Albany's Penny Barthel is the Bay Area's most prominent advocate for home cannabis cultivation — and the author of the guide on how to do it. Albany's own Ordinance 2017-07 says outdoor growing is illegal. On Solano Avenue, a nursery is advertising seeds anyway.

Penny Barthel grows cannabis in the backyard of her Albany home near the BART tracks — alongside mint, thyme, blueberries, and lemon trees — and she expects the four varieties she's putting in this summer to hit six or seven feet by October. "They really look like shaggy Christmas trees when mature," she told the East Bay Times last week. Barthel, an educator, gardener, and author of The Cannabis Gardener (Ten Speed Press, 2021), has been teaching Bay Area gardeners to do the same at Sloat Garden Center branches and SummerWinds nurseries from Concord to Cupertino, and at the Marin Art and Garden Center.

Her city has other ideas.

Albany's Ordinance 2017-07 — adopted by the City Council on November 20, 2017 — explicitly bans outdoor personal cannabis cultivation within city limits. Indoor grows are permitted: up to six plants, in a fully enclosed and locked space no larger than 32 square feet, by adults 21 and older, with written landlord consent required for renters. Beyond that, Albany bans all commercial cannabis activity — dispensaries, deliveries, commercial cultivation, nurseries — under the same ordinance.
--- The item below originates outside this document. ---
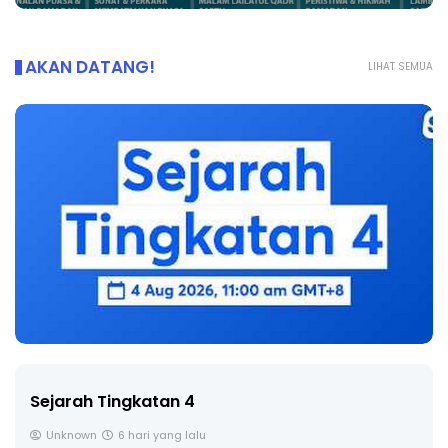
AKAN DATANG!
LIHAT SEMUA
Sejarah Tingkatan 4
Unknown
6 hari yang lalu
That last prohibition creates a quiet tension on Solano Avenue. Flowerland Nursery, at 1330 Solano, is operated by Humboldt Seed Company and currently advertises cannabis seeds on its website, with a disclaimer that buyers must comply with their local laws. No enforcement actions against the business appear in available Albany public records.

Meanwhile, Berkeley — barely a mile from Barthel's Albany garden — moved in 2019 to explicitly license retail nursery microbusinesses to sell cannabis plants and seeds, and allowed two existing nurseries to convert to that license type regardless of zoning.
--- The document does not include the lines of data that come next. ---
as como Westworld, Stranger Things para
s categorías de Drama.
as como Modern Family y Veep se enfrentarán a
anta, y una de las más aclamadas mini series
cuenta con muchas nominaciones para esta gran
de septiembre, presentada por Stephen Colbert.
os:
Barthel, who also serves on the board of the Berkeley Herbal Center, has watched the nursery talks fill up. "I will say my real goal is pretty lofty," she said. "I want cannabis to be legalized and to be available and safe and legal for anyone who wants to grow it in their backyards. And the best way to do that is just to encourage people to grow it and see what happens."

Albany has not yet seen what happens. A person walking past the 1330 Solano storefront today would find no cannabis on display — whatever seeds the website offers ship from elsewhere. The revolution Barthel is tending, variety by variety in her kitchen garden, is for the moment a mostly indoor project as far as her own city's code is concerned.